Are you trying to get published?
Most definitely, but it is a most daunting process! Publishers very rarely accept manuscripts direct from authors now, so I am currently trying to get a literary agent, who will pitch my book to editors and publishers, and so forth! At a very illuminating talk I went to recently, hosted by The Writers Workshop, I learnt that an average agency receives 2,000 submission a year, of which they will represent 2. My mathematically inclined friends assure me this means that, in order to get an agent, you need to be in the top 0.1% of the manuscripts they receive, which is, obviously, quite a challenge.
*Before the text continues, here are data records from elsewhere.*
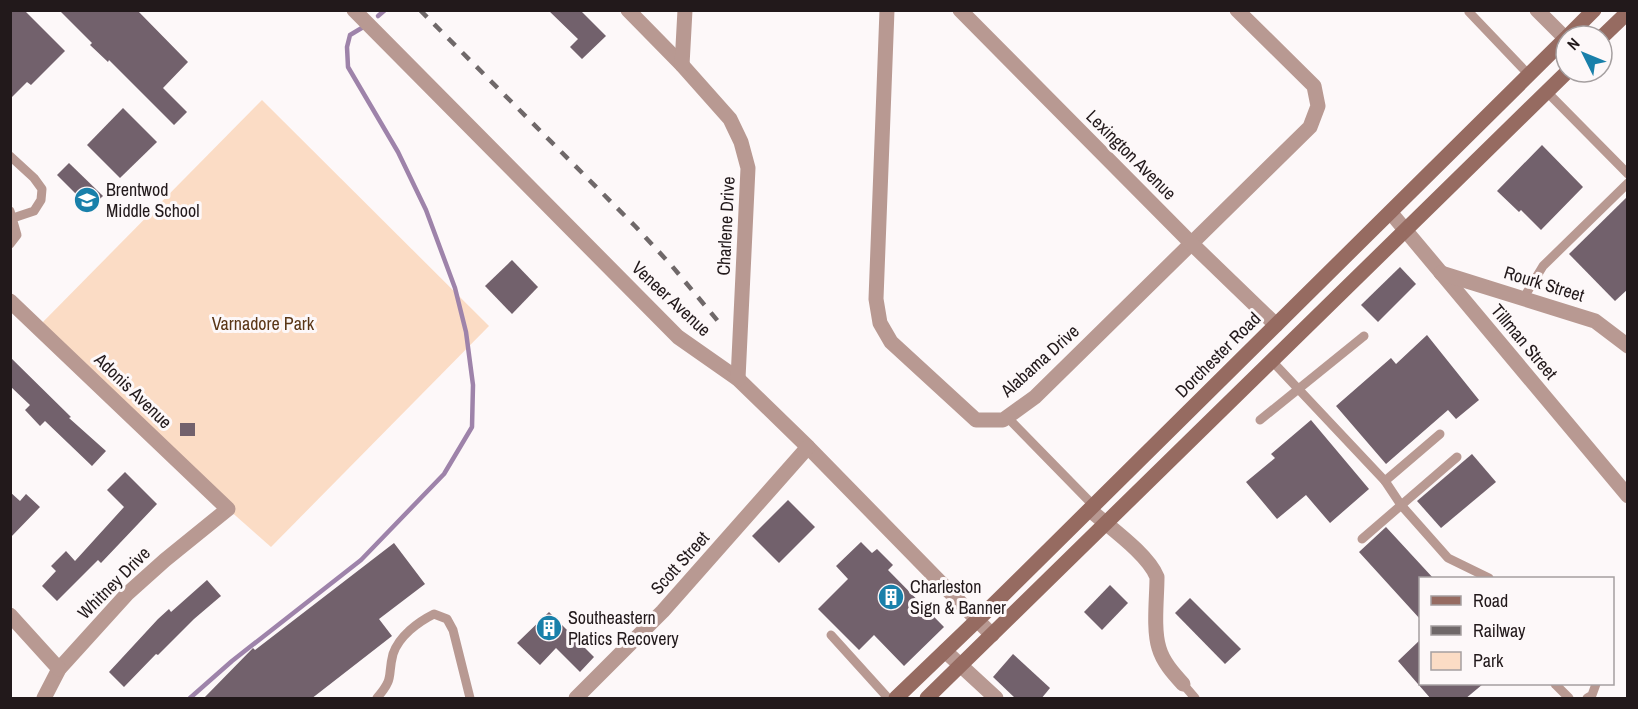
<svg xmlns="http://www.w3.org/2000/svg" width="1638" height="709" font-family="'Archivo Narrow',sans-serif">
<rect width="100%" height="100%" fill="#fdf8f9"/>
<!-- green -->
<path fill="#fbdcc5" d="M262,100l227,226 -218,221 -43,-38 -190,-182z"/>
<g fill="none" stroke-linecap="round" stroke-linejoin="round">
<!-- stream -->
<g stroke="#9e83aa" stroke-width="4.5">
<path d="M378,16l7,-6"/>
<path d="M190,698l42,-37 129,-101 83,-86 28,-47 1,-42 -7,-53 -11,-44 -29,-78 -28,-58 -50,-85 -1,-20 3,-12 15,-9"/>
</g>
</g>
<!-- building -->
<g fill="#72616c">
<path d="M10,10h14l41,41 -34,34 -4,-3 -17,17z"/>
<path d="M59,10h78l51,52 -25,26 24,24 -13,13 -65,-65 -1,2 -18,-17 2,-2z"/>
<path d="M548,10h32l26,26 -24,23 -12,-12 8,-8z"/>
<path d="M123,108l34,34 -37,36 -33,-33z"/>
<path d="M1542,145l41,42 -42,43 -20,-20 -2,2 -22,-21z"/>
<path d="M69,163l34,33 -13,12 -33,-33z"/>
<path d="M1628,196v93l-13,12 -46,-47z"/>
<path d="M512,260l26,27 -26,27 -27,-28z"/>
<path d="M1400,267l16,17 -38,38 -17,-17z"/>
<path d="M1427,335l52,65 -23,19 -8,-9 -62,54 -50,-58 55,-48 5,6z"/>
<path d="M10,357l61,60 -2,1 37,33 -14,15 -47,-45 -5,5 -15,-16 5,-5 -20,-19z"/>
<path d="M1311,420l58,69 -39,34 -24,-28 -29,24 -31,-37 29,-24 -4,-4z"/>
<rect x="180" y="423" width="15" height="13"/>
<path d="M1472,454l24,28 -55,46 -24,-27z"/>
<path d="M125,472l32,32 -56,59 -3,-3 -41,41 -15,-15 14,-15 -5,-5 15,-15 9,10 49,-54 -17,-17z"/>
<path d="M10,492l10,9 6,-7 14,13 -30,31z"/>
<path d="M788,500l27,27 -36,36 -27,-27z"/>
<path d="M1386,527l48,52h-14v40l-61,-67z"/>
<path d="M861,542l11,11 5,-4 16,16 -5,5 56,57 -40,39 -30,-31 -15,15 -41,-41 30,-30 -12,-13z"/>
<path d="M394,543l31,41 -46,35 13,17 -81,63h-108l50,-51 2,2z"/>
<path d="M207,580l14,16 -27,23 -36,36 -2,-1 -32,33 -15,-15 49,-53 11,-10 2,3z"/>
<path d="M1110,585l18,18 -26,27 -18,-18z"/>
<path d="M1190,598l51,51 -16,15 -50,-51z"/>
<path d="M549,612l45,45 -14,15 -24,-24 -16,17 -23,-22z"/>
<path d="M1420,640v44h63l-18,15h-34l-33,-38z"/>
<path d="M1013,654l37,34 -9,11h-25l-23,-22z"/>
</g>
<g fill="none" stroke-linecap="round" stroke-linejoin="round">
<!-- service -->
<g stroke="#b89992" stroke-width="9">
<path d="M1470,10l-1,2 60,63"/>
<path d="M1547,92l81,82"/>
<path d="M10,156l24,22 8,11 -1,11 -7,11 -21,7"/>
<path d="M10,211l7,24 -7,9"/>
<path d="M1523,299l20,-33 85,-83"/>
<path d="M1272,361l113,120 16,24 47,53 41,20"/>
<path d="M1007,417l87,89"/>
<path d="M1260,420l104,-84"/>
<path d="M1385,481l55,-47"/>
<path d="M1362,539l95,-82"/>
<path d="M831,635l57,63"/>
<path d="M1183,684l12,14"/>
<path d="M1555,684l14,14"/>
<path d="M377,698c18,-21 10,-21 16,-44 6,-18 25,-32 41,-40l13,5 6,11 17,68"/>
<path d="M1587,698l5,-3 4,-11"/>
</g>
<!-- minor -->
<g stroke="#b89992" stroke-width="15">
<path d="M354,10l324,327 60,42 70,68 184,188"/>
<path d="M628,10l54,55 48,54 11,23 7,26 -10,211"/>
<path d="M887,10l-11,289 4,24 11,19 85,78h27l32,-23 275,-270 8,-21 -4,-20 -77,-76"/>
<path d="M960,10l231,233 85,82"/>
<path d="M1537,10l29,29"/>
<path d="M682,65l3,-55"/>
<path d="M1391,213l237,283"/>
<path d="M1441,273l154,48 33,25"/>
<path d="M10,301l218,208 -63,51 -38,34 -68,75 -15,29"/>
<path d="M1090,510c19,17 58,44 67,67 0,21 -4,52 2,71 4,14 14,25 24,36"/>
<path d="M10,615l49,54"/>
<path d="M945,651l51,47"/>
<path d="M576,698l87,-87 145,-164"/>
</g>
<!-- secondary -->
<g stroke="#966b61" stroke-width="15">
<path d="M1568,36l26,-26"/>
<path d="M1602,37l26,-25"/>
<path d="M896,698l98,-94 572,-566"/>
<path d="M927,698l640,-626"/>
</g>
<!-- rail -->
<path stroke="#6f6869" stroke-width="4.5" stroke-dasharray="10 10" stroke-linecap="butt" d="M420,10l215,216 37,40 50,60"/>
</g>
<!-- icons -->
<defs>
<g id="school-disc" transform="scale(1.35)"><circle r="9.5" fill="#1980aa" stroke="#fdf8f9"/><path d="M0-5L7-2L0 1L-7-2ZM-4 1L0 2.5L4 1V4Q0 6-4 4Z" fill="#fff"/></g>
<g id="building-disc" transform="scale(1.35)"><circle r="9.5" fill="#1980aa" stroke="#fdf8f9"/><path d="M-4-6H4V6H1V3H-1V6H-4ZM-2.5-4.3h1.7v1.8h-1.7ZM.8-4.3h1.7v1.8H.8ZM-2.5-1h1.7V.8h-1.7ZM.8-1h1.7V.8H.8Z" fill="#fff"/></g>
</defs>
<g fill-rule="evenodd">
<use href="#school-disc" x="87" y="200"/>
<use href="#building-disc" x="891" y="597"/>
<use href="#building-disc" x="549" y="628"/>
</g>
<g text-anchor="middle" stroke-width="6" stroke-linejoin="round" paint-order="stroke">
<!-- street labels -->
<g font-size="18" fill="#22191b" stroke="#fdf8f9">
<text transform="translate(1131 155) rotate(45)" y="6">Lexington Avenue</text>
<text transform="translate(726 226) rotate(-87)" y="6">Charlene Drive</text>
<text transform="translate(1544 284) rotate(17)" y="6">Rourk Street</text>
<text transform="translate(671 299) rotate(43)" y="6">Veneer Avenue</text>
<text transform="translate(1524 342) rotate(50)" y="6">Tillman Street</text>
<text transform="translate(1218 355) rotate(-45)" y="6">Dorchester Road</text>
<text transform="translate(1040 361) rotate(-42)" y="6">Alabama Drive</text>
<text transform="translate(133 391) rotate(44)" y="6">Adonis Avenue</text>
<text transform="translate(680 563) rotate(-48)" y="6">Scott Street</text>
<text transform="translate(114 583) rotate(-45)" y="6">Whitney Drive</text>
</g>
<!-- poi labels -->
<g font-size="18" fill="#22191b" stroke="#fdf8f9" text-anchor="start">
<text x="106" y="196">Brentwod<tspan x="106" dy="21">Middle School</tspan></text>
<text x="910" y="593">Charleston<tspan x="910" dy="21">Sign &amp; Banner</tspan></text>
<text x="568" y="624">Southeastern<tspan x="568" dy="21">Platics Recovery</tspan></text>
</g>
<!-- park labels -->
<g font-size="18" fill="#5a3616" stroke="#fdf8f9">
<text x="263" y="330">Varnadore Park</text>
</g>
</g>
<!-- border -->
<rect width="1638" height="709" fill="none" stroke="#22191b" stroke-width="24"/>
<!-- legend -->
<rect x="1419" y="577" width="195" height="108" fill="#fdf8f9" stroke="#a59fa0" stroke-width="1.5"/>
<rect x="1431" y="596" width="30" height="9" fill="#966b61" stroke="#a59fa0" stroke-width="1.5"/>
<text x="1473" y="607" font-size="18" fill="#22191b">Road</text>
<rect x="1431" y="626" width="30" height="9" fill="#6f6869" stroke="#a59fa0" stroke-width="1.5"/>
<text x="1473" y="637" font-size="18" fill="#22191b">Railway</text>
<rect x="1431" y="652" width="30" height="18" fill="#fbdcc5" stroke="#a59fa0" stroke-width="1.5"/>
<text x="1473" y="667" font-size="18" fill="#22191b">Park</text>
<!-- north arrow -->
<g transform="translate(1584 54) rotate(313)"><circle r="28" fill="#fdf8f9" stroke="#a59fa0" stroke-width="1.5"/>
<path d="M0-4.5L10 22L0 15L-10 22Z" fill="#1980aa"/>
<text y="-9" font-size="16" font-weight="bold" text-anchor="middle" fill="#22191b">N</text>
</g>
</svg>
Each submission also entails an 8-12 week wait (minimum, according to my own experience) before you hear back from an agency, which, though it’s completely understandable given the volume of material they receive, is also an agonising amount of time when your lifelong dream is at stake. This is where friends have been vital for keeping me sane, so thank you all!
So, what’s next?
While submitting The Obsidian Poplar to agents I think might like it, I’ll naturally be cracking on with my fourth novel! I feel rather adrift now The Obsidian Crown is done, and am keen to get on with something new. Currently I have 30 other novel ideas (by which I mean half a plot structure, a rough outline of a fictional society, or a heroine/hero planned out). Of those, 14 are at a stage where I feel I have enough detail to begin writing: 7 Classics/myth-based ones, 4 fantasy, and 3 dystopias.
I’m still teetering between 3 of those, but am determined to make up my mind today, so I shall close now and put my mind to some serious thinking. I hope you have enjoyed this insight into my literary life, and that one day I will have some joyous publishing news to share!